THE grim task of exhuming, identifying and reburying dozens of victims of the Spanish Civil War has started after two mass graves were found.
Archaeologists discovered the bodies at a cemetery in the town of Belchite in the province of Zaragoza.
So far 15 bodies have been found in one of the graves, with diggers estimating that there could be a total of 150 bodies in the two pits.
Around 400 men and women from the town – population 3,000 – and surrounding areas were executed during the 1936 to 1939 conflict. The skeletons so far uncovered are of men and women aged from 20 to 40 years-old.
Belchite was also the site of one of the bloodiest battles of the Civil War, which included British and other foreign troops in the Republican’s International Brigade on one side and Franco’s rebel forces on the other. A total of up to 5,000 people are thought to have been killed in the 15 day battle, although no official figures were released.
The houses were bombed to pieces, the churches burned and many of the townspeople died amidst the carnage.
The Republicans took the town in 1937 but Franco’s forces retook it in 1938.
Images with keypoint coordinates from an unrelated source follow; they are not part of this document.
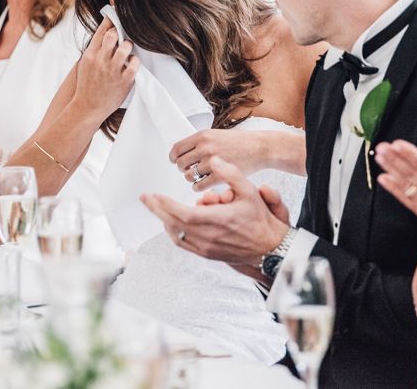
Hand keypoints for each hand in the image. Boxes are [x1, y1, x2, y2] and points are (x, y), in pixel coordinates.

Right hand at [72, 17, 138, 118]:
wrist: (87, 107)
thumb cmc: (88, 84)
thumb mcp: (85, 64)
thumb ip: (94, 48)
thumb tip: (106, 29)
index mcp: (90, 54)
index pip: (102, 31)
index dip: (111, 20)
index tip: (117, 15)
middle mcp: (101, 61)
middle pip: (113, 35)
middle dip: (120, 33)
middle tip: (123, 36)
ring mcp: (112, 71)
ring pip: (125, 47)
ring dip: (129, 45)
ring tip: (128, 50)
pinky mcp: (124, 81)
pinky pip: (134, 64)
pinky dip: (135, 61)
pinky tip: (132, 62)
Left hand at [140, 157, 289, 266]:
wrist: (271, 248)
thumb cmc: (261, 219)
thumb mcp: (250, 190)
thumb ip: (230, 174)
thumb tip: (214, 161)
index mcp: (217, 220)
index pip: (182, 213)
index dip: (165, 205)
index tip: (154, 195)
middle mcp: (209, 237)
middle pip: (173, 224)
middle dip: (157, 209)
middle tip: (145, 198)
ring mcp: (207, 248)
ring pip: (176, 235)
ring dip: (164, 220)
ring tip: (157, 207)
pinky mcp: (207, 254)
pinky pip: (184, 244)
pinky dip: (174, 232)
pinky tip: (170, 222)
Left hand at [170, 129, 267, 190]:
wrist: (260, 147)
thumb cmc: (240, 142)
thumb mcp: (216, 134)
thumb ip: (200, 142)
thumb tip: (184, 150)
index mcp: (202, 136)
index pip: (177, 148)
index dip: (173, 157)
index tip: (174, 160)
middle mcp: (205, 147)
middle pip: (181, 163)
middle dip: (183, 168)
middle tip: (188, 170)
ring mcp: (212, 162)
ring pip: (189, 175)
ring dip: (190, 178)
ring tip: (196, 177)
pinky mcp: (220, 175)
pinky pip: (200, 185)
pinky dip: (197, 187)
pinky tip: (200, 185)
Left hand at [375, 140, 416, 252]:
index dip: (412, 155)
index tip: (397, 144)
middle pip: (414, 174)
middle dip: (396, 159)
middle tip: (382, 147)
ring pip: (408, 185)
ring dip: (392, 170)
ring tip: (379, 157)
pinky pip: (408, 200)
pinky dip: (394, 189)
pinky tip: (383, 178)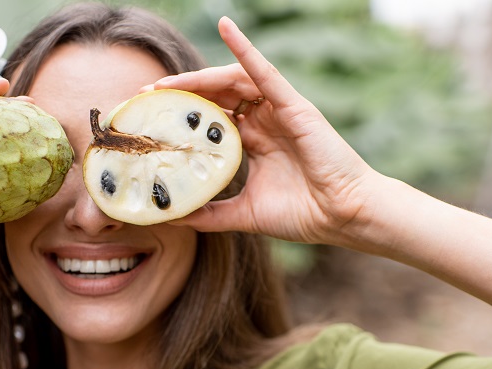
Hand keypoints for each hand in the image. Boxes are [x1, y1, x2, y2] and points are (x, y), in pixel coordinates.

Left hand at [151, 18, 379, 244]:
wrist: (341, 216)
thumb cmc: (303, 214)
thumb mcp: (245, 213)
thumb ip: (211, 213)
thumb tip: (174, 218)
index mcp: (256, 142)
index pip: (213, 118)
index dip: (184, 114)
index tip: (152, 117)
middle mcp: (265, 121)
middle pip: (218, 96)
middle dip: (183, 93)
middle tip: (149, 96)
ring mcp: (279, 110)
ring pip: (234, 82)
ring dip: (200, 78)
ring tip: (168, 84)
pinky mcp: (294, 104)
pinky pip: (264, 71)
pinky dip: (245, 48)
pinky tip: (226, 27)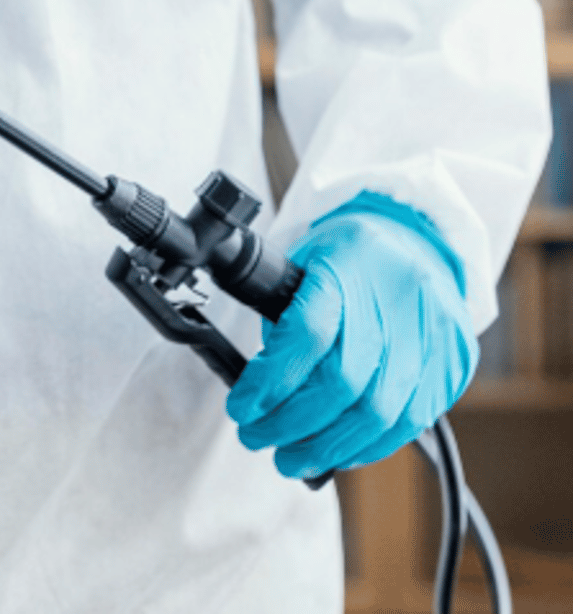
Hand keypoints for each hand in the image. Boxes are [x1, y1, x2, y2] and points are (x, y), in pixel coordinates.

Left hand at [226, 192, 476, 479]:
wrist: (417, 239)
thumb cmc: (348, 257)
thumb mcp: (304, 265)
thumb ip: (284, 321)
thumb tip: (260, 392)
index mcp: (350, 265)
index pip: (308, 334)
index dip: (270, 382)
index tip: (242, 409)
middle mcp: (398, 300)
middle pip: (344, 383)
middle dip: (291, 424)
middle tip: (257, 439)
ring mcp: (433, 334)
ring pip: (379, 412)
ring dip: (327, 447)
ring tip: (291, 458)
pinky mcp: (454, 363)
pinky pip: (412, 421)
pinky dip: (368, 445)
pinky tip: (338, 452)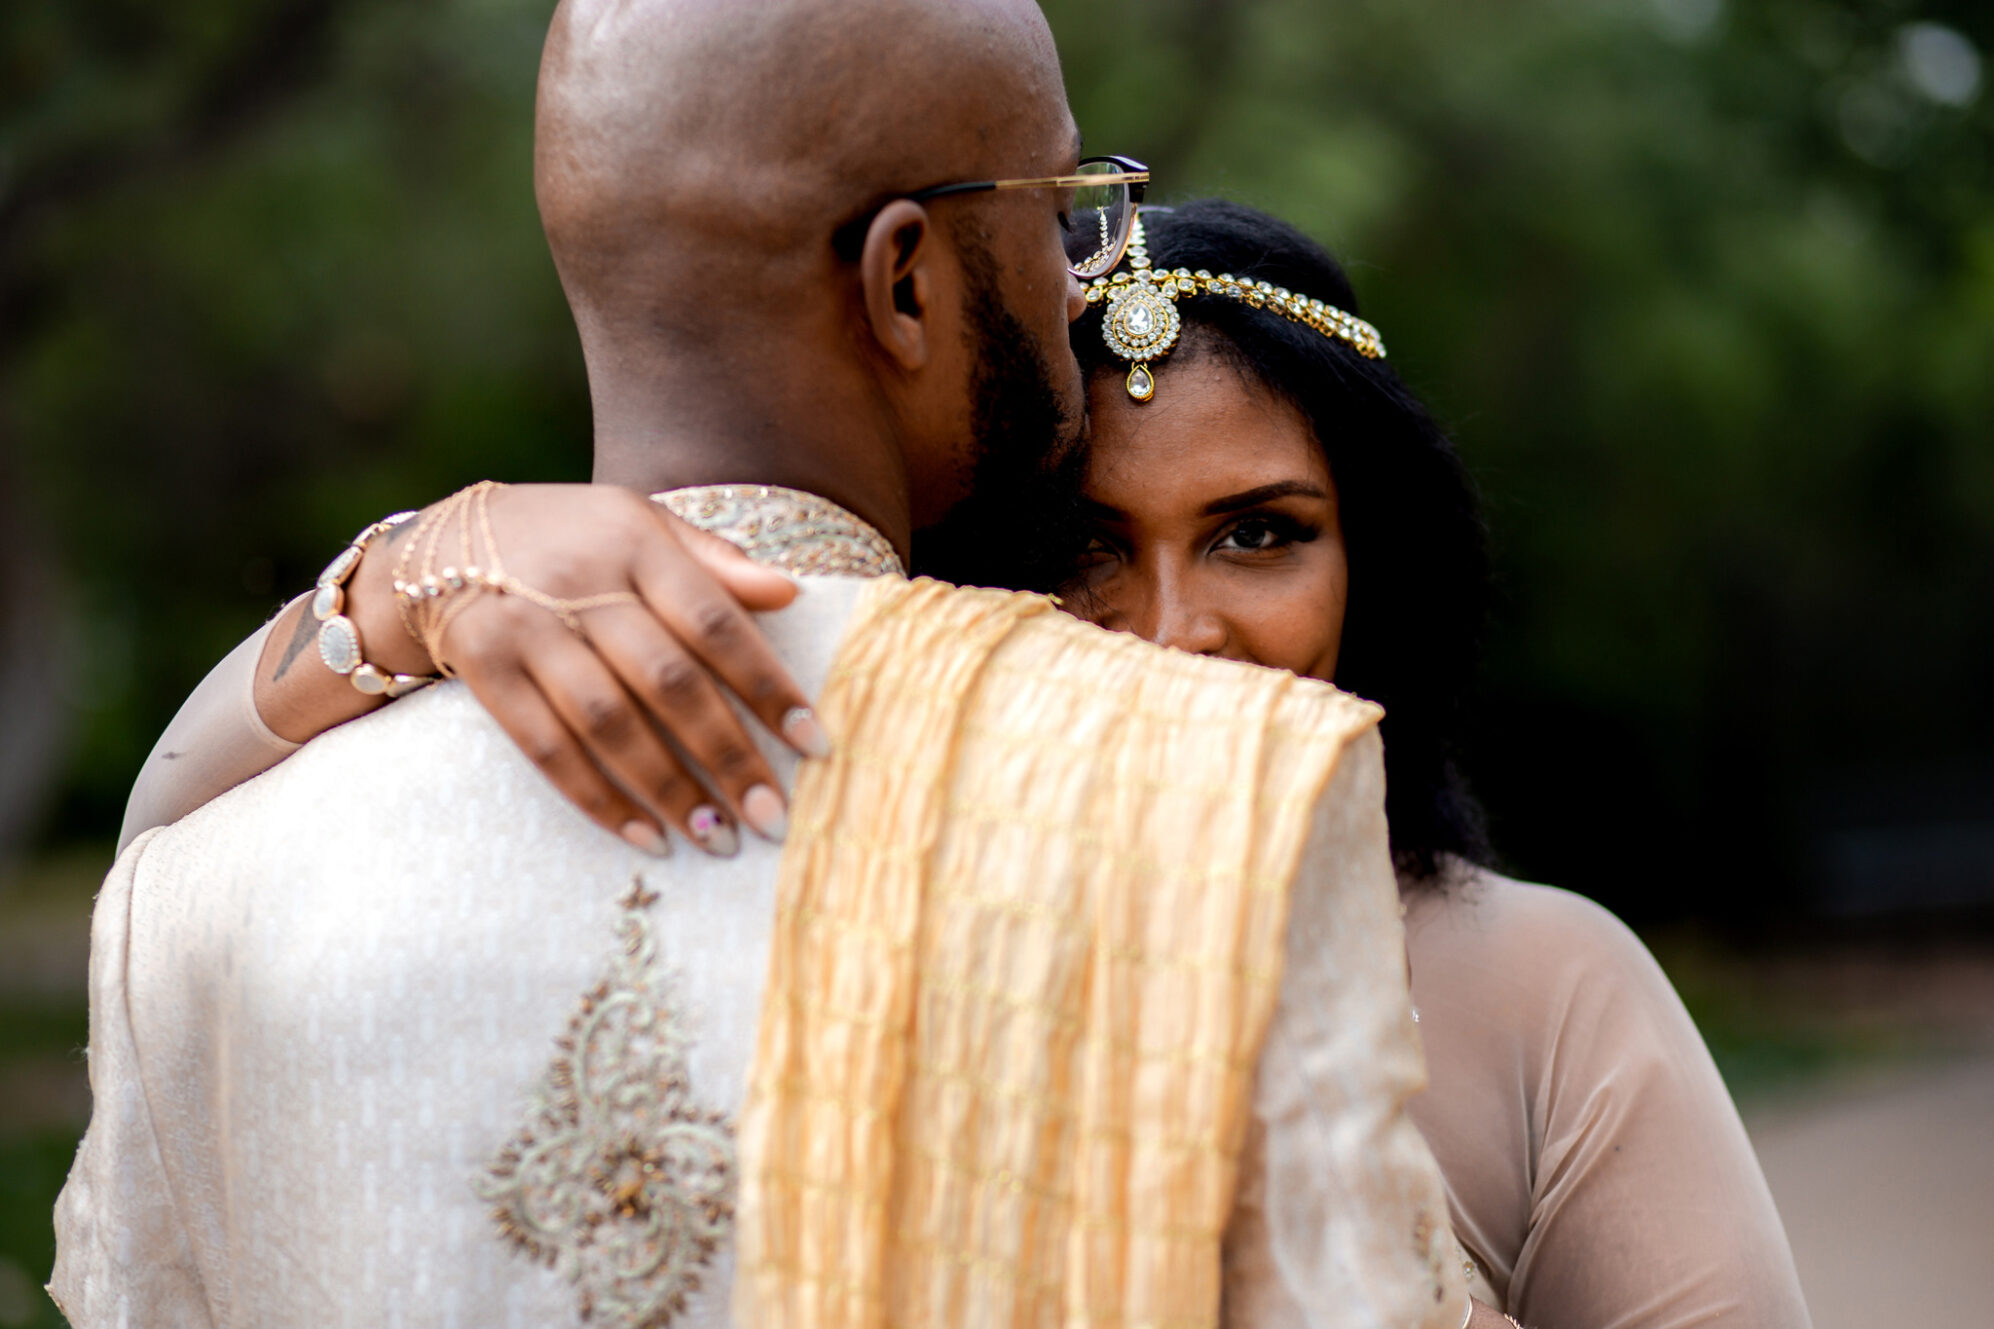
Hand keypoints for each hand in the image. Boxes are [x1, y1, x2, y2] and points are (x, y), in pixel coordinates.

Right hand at [331, 483, 822, 854]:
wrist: (443, 544)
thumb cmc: (572, 539)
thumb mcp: (640, 524)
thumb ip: (714, 561)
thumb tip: (790, 594)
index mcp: (634, 541)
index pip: (714, 621)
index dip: (766, 685)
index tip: (813, 742)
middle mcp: (580, 583)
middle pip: (667, 681)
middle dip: (726, 755)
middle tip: (773, 816)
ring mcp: (527, 627)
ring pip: (608, 722)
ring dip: (668, 788)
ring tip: (718, 838)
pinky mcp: (485, 669)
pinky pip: (546, 748)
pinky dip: (599, 798)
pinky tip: (646, 837)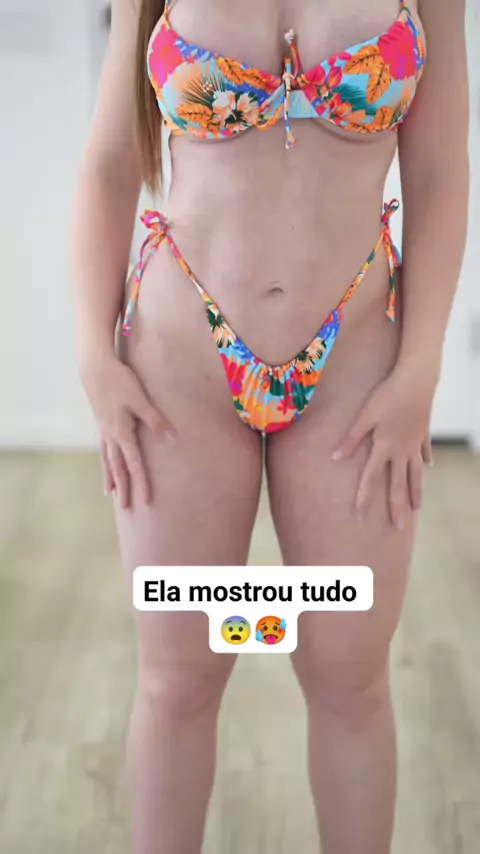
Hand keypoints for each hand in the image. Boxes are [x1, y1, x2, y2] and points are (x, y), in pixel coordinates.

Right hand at [81, 351, 175, 508]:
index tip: (145, 501)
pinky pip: (102, 449)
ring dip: (110, 477)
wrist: (94, 368)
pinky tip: (105, 465)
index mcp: (122, 433)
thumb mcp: (140, 400)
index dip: (141, 483)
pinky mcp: (100, 423)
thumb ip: (156, 421)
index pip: (134, 464)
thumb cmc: (120, 382)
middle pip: (118, 468)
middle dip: (123, 488)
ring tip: (110, 493)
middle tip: (126, 508)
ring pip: (107, 460)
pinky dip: (104, 462)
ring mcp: (103, 431)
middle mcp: (111, 437)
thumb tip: (173, 440)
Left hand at [331, 365, 436, 529]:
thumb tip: (335, 457)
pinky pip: (424, 452)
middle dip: (397, 507)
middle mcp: (401, 451)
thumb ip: (351, 439)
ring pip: (416, 473)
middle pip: (399, 484)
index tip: (359, 516)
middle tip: (399, 527)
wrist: (416, 381)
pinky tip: (428, 467)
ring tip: (418, 507)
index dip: (364, 497)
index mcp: (383, 448)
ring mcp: (415, 444)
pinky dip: (425, 461)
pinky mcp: (423, 433)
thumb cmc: (387, 395)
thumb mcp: (365, 416)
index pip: (371, 478)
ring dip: (416, 491)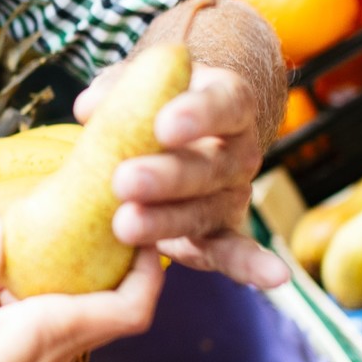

Franco ordered the townspeople to build a new town a few hundred metres away and declared the ruins of the old town stand as a monument to the power of the Nationalists. They still stand as a ghost town giving an insight into the devastation of the war.
An estimated 130,000 people are buried in unidentified mass graves throughout Spain.
Of those, 90,000 died during the Civil War, and around 40,000 were executed after the war.